The delema is: polymorphic inheritance allows me to use the base class pointer but results in multiple tables each with entries for each object and the associated performance hit related to depth while reuse inheritance gives me table granularity but prevents me from using the base class Foo pointer. 

>So I don't see how the tables could be bigger with the polymorphism inheritance. You may end up with fewer tables (if >some of the bases are abstract) in resue inheritance, but not with smaller ones.
>
>

With reuse inheritance I have the given number of objects in the database but they are distributed across individual tables so no one table is outlandishly large. Unless I'm mistaken, all million objects would have entries in the Foo base, each level of derivation, and at the leaf class level meaning 4-6 million objects in the DB instead of just 1 million if stored using reuse inheritance.

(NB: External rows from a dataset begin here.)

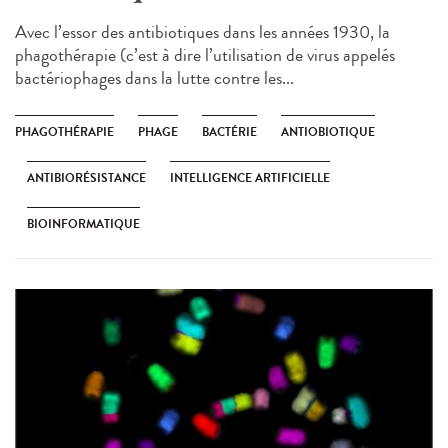
Avec l’essor des antibiotiques dans les années 1930, la
phagothérapie (c’est à dire l’utilisation de virus appelés
bactériophages dans la lutte contre les...
PHAGOTHÉRAPIE
PHAGE
BACTÉRIE
ANTIOBIOTIQUE
ANTIBIORÉSISTANCE
INTELLIGENCE ARTIFICIELLE
BIOINFORMATIQUE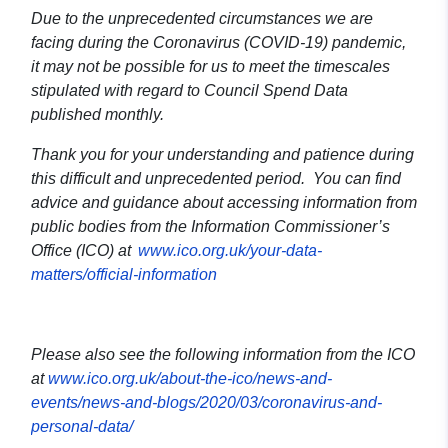
Due to the unprecedented circumstances we are
facing during the Coronavirus (COVID-19) pandemic,
it may not be possible for us to meet the timescales
stipulated with regard to Council Spend Data
published monthly.
Thank you for your understanding and patience during
this difficult and unprecedented period.
You can find
advice and guidance about accessing information from
public bodies from the Information Commissioner’s
Office (ICO) at
www.ico.org.uk/your-data-
matters/official-information
Please also see the following information from the ICO
at
www.ico.org.uk/about-the-ico/news-and-
events/news-and-blogs/2020/03/coronavirus-and-
personal-data/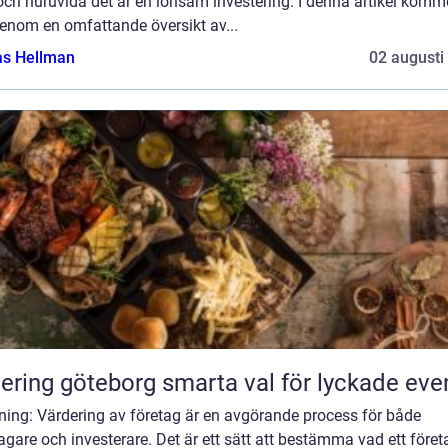
och huruvida det är en lönsam investering. I denna artikel komme
genom en omfattande översikt av...
as Hellman
02 augusti
Catering göteborg smarta val för lyckade ev
ning: Värdering av företag är en avgörande process för både
agare och investerare. Det är ett sätt att bestämma vad ett föret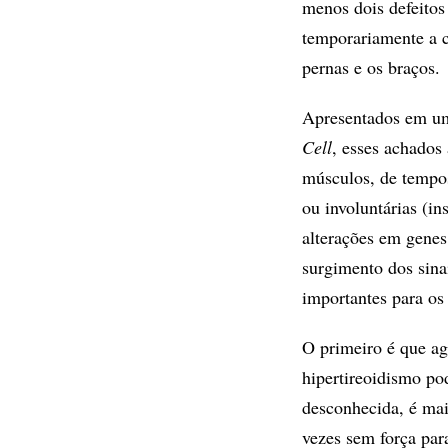
menos dois defeitos
temporariamente a c
pernas e os braços.
Apresentados em uma
Cell
, esses achados
músculos, de tempos
ou involuntárias (i
alterações em genes
surgimento dos sina
importantes para os
O primeiro é que a
hipertireoidismo pod
desconhecida, é mai
vezes sem força par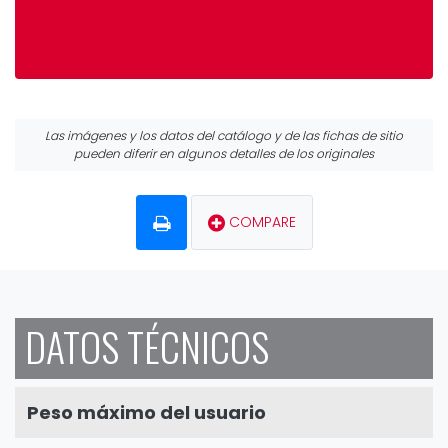
Las imágenes y los datos del catálogo y de las fichas de sitio
pueden diferir en algunos detalles de los originales
COMPARE
DATOS TÉCNICOS
Peso máximo del usuario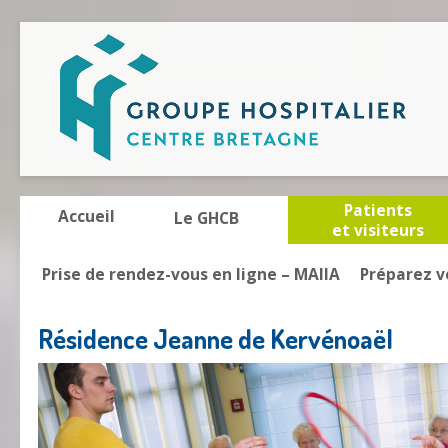
Patients
Accueil
Le GHCB
et visiteurs
Prise de rendez-vous en ligne – MAIIA
Préparez v
Résidence Jeanne de Kervénoaël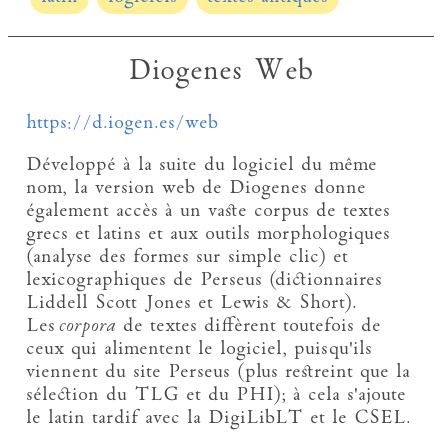
Diogenes Web
https://d.iogen.es/web
Développé à la suite du logiciel du même
nom, la version web de Diogenes donne
également accès à un vaste corpus de textes
grecs et latins et aux outils morphologiques
(analyse des formes sur simple clic) et
lexicographiques de Perseus (dictionnaires
Liddell Scott Jones et Lewis & Short).
Les
corpora
de textes diffèrent toutefois de
ceux qui alimentent le logiciel, puisqu'ils
viennent du site Perseus (plus restreint que la
sélection du TLG et du PHI); à cela s'ajoute
le latin tardif avec la DigiLibLT et le CSEL.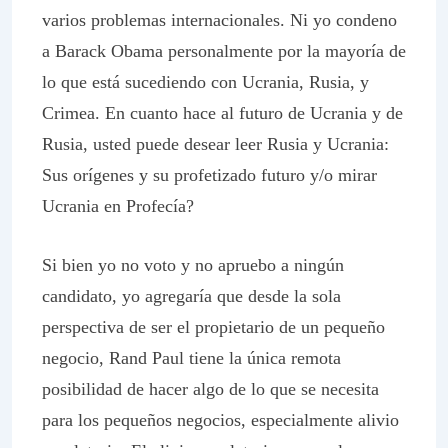
varios problemas internacionales. Ni yo condeno
a Barack Obama personalmente por la mayoría de
lo que está sucediendo con Ucrania, Rusia, y
Crimea. En cuanto hace al futuro de Ucrania y de
Rusia, usted puede desear leer Rusia y Ucrania:
Sus orígenes y su profetizado futuro y/o mirar
Ucrania en Profecía?
Si bien yo no voto y no apruebo a ningún
candidato, yo agregaría que desde la sola
perspectiva de ser el propietario de un pequeño
negocio, Rand Paul tiene la única remota
posibilidad de hacer algo de lo que se necesita
para los pequeños negocios, especialmente alivio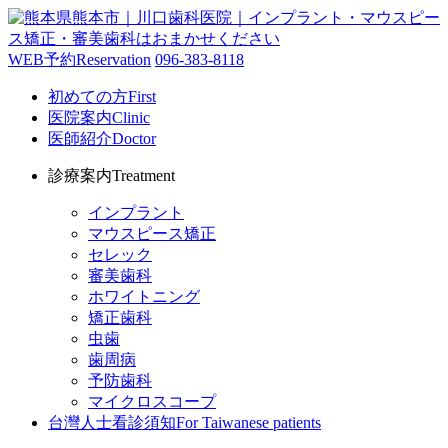
WEB予約
Reservation
096-383-8118
初めての方
First
医院案内
Clinic
医師紹介
Doctor
診療案内
Treatment
インプラント
マウスピース矯正
セレック
審美歯科
ホワイトニング
矯正歯科
虫歯
歯周病
予防歯科
マイクロスコープ
台灣人士看診須知
For Taiwanese patients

>> In the meantime, if I go this way, can I still do queries against Foo 
> >derived or do I have to query against Foo base?
>
>You can query for either. In fact, in polymorphic inheritance, the object type (base or derived) that you query for >becomes part of the query condition. For example:
>
>db.query<fruit> (query::color == red); // Any red fruit.
>db.query<apple> (query::color == red); // Only red apples.
>
>Boris

Does the apple query go against just the apple table, which is relatively small, or does it hit the fruit table first? This is a performance question rather than a structural one but it is germane to my problem.


==========
John R. Ball - CISSP
Sandia National Laboratories, Albuquerque NM
Organization 5541 - Data Systems IA Lead Engineer
Phone: (505) 844-1356
Pager: (505) 951-6328
Bldg 752/122 MS 0975
E-Mail: jrball at sandia.gov <mailto:jrball at sandia.gov>
========== 


-----Original Message-----
From: Boris Kolpackov [mailto:boris at codesynthesis.com] 
Sent: Wednesday, July 03, 2013 9:41 AM
To: Ball, John R
Cc: odb-users at codesynthesis.com
Subject: [EXTERNAL] Re: [odb-users] Problem with pointer in base class

Hi John,

Ball, John R <jrball at sandia.gov> writes:

> I tried this with polymorphic inheritance and ended up with large Foo 
> and Bar base tables which might be a problem - I don' t know yet.

With polymorphic inheritance, tables corresponding to Foo and Bar base classes will only contain data members in these classes while derived tables will contain additional data members added in derived classes.

With the reuse inheritance each table always contains all the data members from base to the derived class.

So I don't see how the tables could be bigger with the polymorphism inheritance. You may end up with fewer tables (if some of the bases are abstract) in resue inheritance, but not with smaller ones.


> In the meantime, if I go this way, can I still do queries against Foo 
> derived or do I have to query against Foo base?

You can query for either. In fact, in polymorphic inheritance, the object type (base or derived) that you query for becomes part of the query condition. For example:

db.query<fruit> (query::color == red); // Any red fruit.
db.query<apple> (query::color == red); // Only red apples.